# Don't like the highway sign? Change it yourself



## CHamilton (Feb 18, 2015)

Guerrilla Public Service




> In the early morning of August 5, 2001, artist Richard Ankrom and a group of friends assembled on the 4th Street bridge over the 110 freeway in Los Angeles.
> The sign was not adequately marked....
> 
> The I-5 exit wasn’t indicated on the green overhead sign. It was clear to Ankrom that, the California Department of Transportation (known as Caltrans) had made a mistake.
> ...


----------



## rickycourtney (Feb 18, 2015)

Not sure why this story is making the rounds again on the internet... but this is one of those legendary "only in LA" stories.

This interchange was notoriously confusing and poorly marked for both tourists (it's the main freeway from LAX to Downtown/Pasadena/Hollywood) and the locals who don't use it often. When this sign went up it was actually really helpful.

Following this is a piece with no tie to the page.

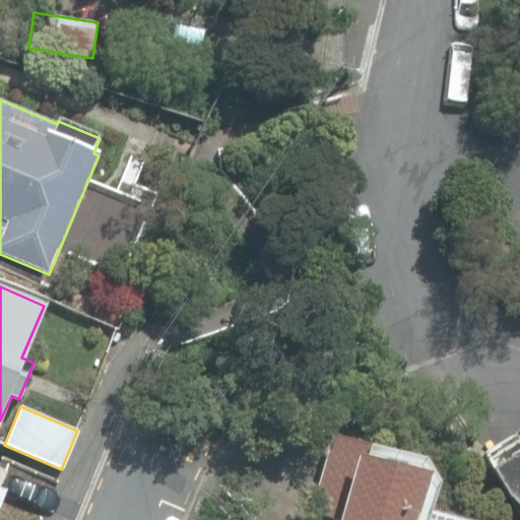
[(453,519),(428,514),(436,483),(419,457),(330,435),(310,515),(329,519),(453,519)]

As mentioned in the article, Caltrans replaced the signs a few years ago... and they liked his idea so much... the I-5 shields added it to the design of the new signs.

Here's a comparison photo with the old signs on top (with the guerrilla sign on the very far left) and the new signs on the bottom.







The new signs do a good job clarifying that if you want to take the 5 north you need to continue on the 110 but be in the left lane and if you want to take the 5 south you actually need to get on the 101 south first... which isn't confusing at all.


----------



## neroden (Mar 2, 2015)

Ah, LA, home of the "City Department of DIY", as it's been nicknamed. I really respect the LA culture which leads to guerrilla *civic improvements* -- it's not something you see elsewhere.


----------